Trattandosi, quindi, di una valutazione da compiersi sulla base dei criteri di cui all’art. 133, cod. pen., essa rientra nei poteri discrezionali del giudice di merito e, di conseguenza, non può essere sindacata dalla Corte di legittimità, se non nei limiti della mancanza o della manifesta illogicità della motivazione postavi a sostegno.
La decisione impugnata ha fatto corretta applicazione di quei princìpi e la relativa motivazione non presenta evidenti discrasie di ordine logico.
La Corte distrettuale, infatti, ha reputato decisivi, ai fini della valutazione de grado di offensività della condotta, la causazione di un sinistro stradale (tamponamento sul lato posteriore destro di un furgone che lo precedeva), lo stato di alterazione segnalato dagli agenti operanti (come evidenziato dal teste NOME) e i plurimi precedenti specifici.
Si tratta di circostanze indiscutibilmente significative che rientrano tra i parametri espressamente considerati dall’art. 133 cod. pen..
L’imputato si confronta solo parzialmente coi molteplici elementi di segno negativo riguardanti il ricorrente, ai quali tuttavia la Corte distrettuale, con adeguato apparato argomentativo, ha riconosciuto rilievo decisivo al fine di negare il beneficio richiesto.
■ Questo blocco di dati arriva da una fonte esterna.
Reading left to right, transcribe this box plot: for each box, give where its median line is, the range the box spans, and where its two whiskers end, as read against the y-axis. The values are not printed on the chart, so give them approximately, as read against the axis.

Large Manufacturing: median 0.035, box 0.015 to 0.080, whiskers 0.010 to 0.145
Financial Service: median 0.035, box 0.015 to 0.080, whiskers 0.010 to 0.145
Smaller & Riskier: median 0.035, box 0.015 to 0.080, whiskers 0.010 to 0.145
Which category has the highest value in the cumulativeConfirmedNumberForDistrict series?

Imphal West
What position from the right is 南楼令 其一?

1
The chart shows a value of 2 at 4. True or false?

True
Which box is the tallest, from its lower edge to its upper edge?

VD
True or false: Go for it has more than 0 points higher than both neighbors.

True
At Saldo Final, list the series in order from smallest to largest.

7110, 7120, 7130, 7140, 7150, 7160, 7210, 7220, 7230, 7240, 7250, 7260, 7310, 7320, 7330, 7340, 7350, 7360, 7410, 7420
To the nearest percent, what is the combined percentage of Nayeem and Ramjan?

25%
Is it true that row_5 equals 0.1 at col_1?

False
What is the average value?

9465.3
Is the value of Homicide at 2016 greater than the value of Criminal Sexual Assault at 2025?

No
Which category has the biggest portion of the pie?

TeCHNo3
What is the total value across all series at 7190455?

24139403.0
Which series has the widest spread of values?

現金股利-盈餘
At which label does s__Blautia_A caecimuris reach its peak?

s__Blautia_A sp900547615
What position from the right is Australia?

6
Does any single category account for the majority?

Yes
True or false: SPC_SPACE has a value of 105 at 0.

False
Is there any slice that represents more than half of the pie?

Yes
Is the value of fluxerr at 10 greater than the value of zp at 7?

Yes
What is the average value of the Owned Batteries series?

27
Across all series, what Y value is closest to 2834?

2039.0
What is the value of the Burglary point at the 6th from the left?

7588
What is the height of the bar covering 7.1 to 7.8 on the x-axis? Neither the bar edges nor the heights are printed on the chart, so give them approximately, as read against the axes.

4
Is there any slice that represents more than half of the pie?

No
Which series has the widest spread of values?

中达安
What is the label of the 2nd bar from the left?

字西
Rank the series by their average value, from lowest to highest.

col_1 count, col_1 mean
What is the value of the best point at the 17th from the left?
Il ricorso, peraltro, è generico nella parte in cui si limita a dolersi de mancanza di precedenti specifici, senza però chiarire perché essi dovrebbero essere considerati di scarso rilievo.
Peraltro, la motivazione sopra sinteticamente riportata risulta del tutto congrua ed adeguata anche a seguito delle modifiche all’istituto dell’art. 131 bis cod. pen. apportate dall’art. 1, comma 1, lett. c), n. 1 d.lgs. 10 ottobre 2022, n. 150.
Per le ragioni che precedono, il ricorso va dichiarato inammissibile con conseguente condanna del ricorrente al pagamento delle spese processuali e – non sussistendo ragioni di esonero – al versamento della somma di euro tremila in favore della Cassa delle ammende.
P. Q. M.
Dichiara inammissibile il ricorso e condanna il ricorrente al pagamento delle spese processuali e della somma di euro tremila in favore della Cassa delle ammende. Così deciso in Roma il 10 gennaio 2024.